TEXT SECTION:
Start of Block

I.e. You mustn’t use the geographic elevation but the density altitude above QNH of your airfield for conversion.
Ahh. If only they'd drawn that diagram on the article I read about QFF. What I understand from that is that the ACTUAL atmosphere on any day doesn't exhibit that nice round 0.12hPa/m gradient. Thank you!

p.s. Unless you're flying towards me , I think you may have got left and right reversed. As you point out, my calculation uses ISA (right) rather than reality.

Originally Posted by Sir Niall Dementia
If you are flying QFE or QNH why do you want to know the elevation in metres?
It's that lovely thing they call SI units. That pressure reduction "constant" is per metre. Concorde engineers apparently got VERY good at swapping back and forth between metric and imperial without having to down tools and take a 2 hour lunch break. Thanks anyway Niall.

Originally Posted by AAKEE
One other affecting part is that at least QNH is rounded down to the nearest whole hPa.

Calculation may give more than 3 hpa, but when its rounded down it comes closer to the QFE.

At lower levels it around 27 feet / hPa.

End of Block

QUESTIONS:
A) Answer these questions from the forum thread on QNH and QFE, one answer per line:
(i) What pressure gradient does the writer say the actual atmosphere on any day doesn't exhibit?
(ii) According to the post quoted from AAKEE, how is QNH rounded?
(iii) About how many feet per hPa does AAKEE give for lower levels?
B) List every pressure setting code beginning with the letter Q that appears in the forum thread on QNH and QFE.
C) Carry the forum thread on QNH and QFE forward past its last sentence.
The material that comes next is not needed here.

SUPPLIED MATERIAL:
Start of Block

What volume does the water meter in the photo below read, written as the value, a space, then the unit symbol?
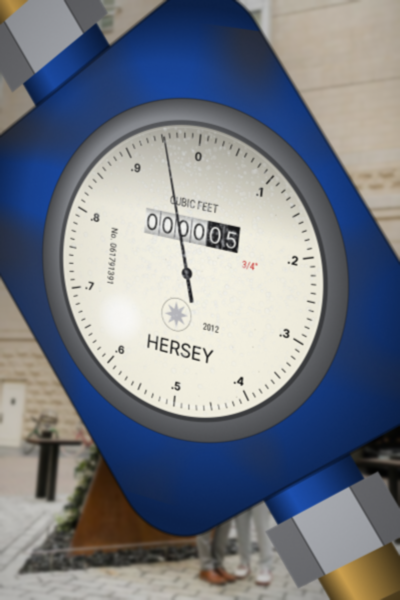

End of Block

RESULTS:
A)
(i) 0.12hPa/m
(ii) Down to the nearest whole hPa
(iii) Around 27 feet per hPa

B) QNH, QFF, QFE

C)
3.74 hpa, after rounding in most cases 3.

Does it have an instrument approach and does the threshold height differ from ARP ?

Edit:
Just looked at the plates:
Airport elevation 101’
Runway 27 = 87’
Runway 09 =. 74’

Problem solved.
Stop edit.

Try calling TWR and get both QFE and QNH in exact value ( including one tenth) and youll see :-)
All excellent and informative points - the last being the deal maker. I need to stop looking at the ARP and start looking at the threshold elevations.
This has brought out a wicked thought; it's very tempting when inbound to ask a controller for the QFE by runway just to gauge their sense of humour. I suspect if it were a TWR, they'd have me orbiting for a few dozen minutes whilst they sent someone to measure it to the nearest Pascal for me.